O cego que vê TV




O cego que vê TV

Rogel Samuel

Pois um dos inúmeros méritos do livro de Leila Míccolis, Passagem de Calabar, é o de revelar, salientar, enfatizar, chamar à cena o leitor para a importância e beleza desse belo poema dramático, talvez o melhor da literatura brasileira, que se equipara ao “Marinheiro” de Fernando Pessoa.


Calabar foi escrito para ser representado. Traz para nós os conceitos de pátria, cidadania, memória. E também de alienação, da alienação da classe média brasileira. Ou seja: “Calabar está onde não está”, o que quer dizer que ele está em toda parte. Quem o diz é “Uma voz”, um personagem fantasma, que deve ser tudo, talvez seja mesmo a Voz da História, a voz das esquerdas, a voz política, a voz crítica.
Como “A viúva de Calabar” é a voz da revolução, da luta armada, a voz que chama para as ruas, para o grito dos excluídos, que diz “que meu ódio esteja em toda a parte”, o ódio revolta, o ódio nordestino.


O poema dramático de Ledo Ivo estampou um país fracionado, dividido, entre Norte/Nordeste e Sul/Sudeste, entre o Brasil que recebe Bolsa Família e o Brasil que não precisa receber, entre o político nordestino analfabeto de esquerda sem um dedo e o político empresário paulista intelectual doutor cosmopolita.
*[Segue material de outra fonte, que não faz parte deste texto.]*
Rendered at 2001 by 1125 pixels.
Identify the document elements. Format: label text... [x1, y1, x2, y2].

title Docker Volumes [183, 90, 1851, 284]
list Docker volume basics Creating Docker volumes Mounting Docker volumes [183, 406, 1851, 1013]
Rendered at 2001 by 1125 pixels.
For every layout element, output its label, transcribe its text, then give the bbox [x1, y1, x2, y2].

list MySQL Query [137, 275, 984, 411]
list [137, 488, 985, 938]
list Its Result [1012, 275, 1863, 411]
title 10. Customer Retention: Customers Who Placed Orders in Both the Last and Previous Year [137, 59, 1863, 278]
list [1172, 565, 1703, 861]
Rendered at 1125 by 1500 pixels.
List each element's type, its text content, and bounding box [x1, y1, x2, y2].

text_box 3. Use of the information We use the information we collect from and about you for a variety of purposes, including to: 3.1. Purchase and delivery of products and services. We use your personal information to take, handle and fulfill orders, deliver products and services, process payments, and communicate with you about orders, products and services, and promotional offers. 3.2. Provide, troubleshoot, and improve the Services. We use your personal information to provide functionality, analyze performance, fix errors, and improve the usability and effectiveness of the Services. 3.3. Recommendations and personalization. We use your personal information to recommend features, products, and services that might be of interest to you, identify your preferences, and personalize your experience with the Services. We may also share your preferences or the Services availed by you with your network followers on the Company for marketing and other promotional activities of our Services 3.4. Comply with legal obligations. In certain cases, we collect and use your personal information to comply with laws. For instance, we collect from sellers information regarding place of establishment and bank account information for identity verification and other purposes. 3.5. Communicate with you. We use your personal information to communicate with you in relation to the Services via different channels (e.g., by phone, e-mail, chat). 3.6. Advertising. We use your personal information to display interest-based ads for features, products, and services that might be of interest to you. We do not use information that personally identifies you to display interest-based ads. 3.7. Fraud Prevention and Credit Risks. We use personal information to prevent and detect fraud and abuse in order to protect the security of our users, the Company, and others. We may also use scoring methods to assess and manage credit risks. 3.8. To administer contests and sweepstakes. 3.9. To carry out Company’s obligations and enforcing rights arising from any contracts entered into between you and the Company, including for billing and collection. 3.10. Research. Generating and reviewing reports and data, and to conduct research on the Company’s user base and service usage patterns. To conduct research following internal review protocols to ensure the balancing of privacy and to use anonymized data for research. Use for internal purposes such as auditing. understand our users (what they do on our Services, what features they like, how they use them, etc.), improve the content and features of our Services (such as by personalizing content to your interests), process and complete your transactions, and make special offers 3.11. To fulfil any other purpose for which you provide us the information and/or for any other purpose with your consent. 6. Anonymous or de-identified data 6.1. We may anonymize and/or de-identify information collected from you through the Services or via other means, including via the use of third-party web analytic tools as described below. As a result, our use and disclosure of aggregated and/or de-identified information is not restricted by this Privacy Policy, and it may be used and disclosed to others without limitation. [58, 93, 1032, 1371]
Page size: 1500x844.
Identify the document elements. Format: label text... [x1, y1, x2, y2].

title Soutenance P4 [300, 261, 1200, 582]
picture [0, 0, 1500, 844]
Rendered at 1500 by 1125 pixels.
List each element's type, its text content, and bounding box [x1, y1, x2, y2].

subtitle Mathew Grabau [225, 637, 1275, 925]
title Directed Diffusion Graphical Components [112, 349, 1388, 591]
O poema mostra a divisão ideológica do Brasil, ainda que a Leila tentou passar por cima disso para não ferir a mesma ferida. Neste poema, extremamente dramático, Ledo Ivo deu voz a quem não a tem, fez falar e mesmo gritar a grande massa da população pobre, pois “quem te fez em pedaços” que lamba as pedras, que beba a água salgada e morra na sua sede.


Para Ledo Ivo, “a História é uma ficção”, ou seja, uma narrativa, um personagem, uma Voz. “Para mim, não há verdade histórica. Há a versão do vencedor, do vencido, do observador, do pesquisador, etc. Como poeta, não estou interessado na verdade, e sim na mentira, no mito, na mitografia, na mitologia. Calabar é uma figura mítica.”
A história é sua versão, a história é uma versão da verdade.
Ledo Ivo criou também a versão dos vencidos, criou a versão dos personagens do poema. Algumas versões são dos vencidos, como do “Alagoano”, que diz:


Assim eu sou coisa grátis,
já que não tenho valor.


E criou a versão da classe média brasileira, enriquecida, alienada, que não vê nada, que não sabe de nada, que nada pensa, que não é capaz de ver o que não está na TV:


Quem vê nem sempre vê.
O melhor cego é aquele
que vê na TV.


Que esses versos valem por um poema inteiro e são da maior atualidade!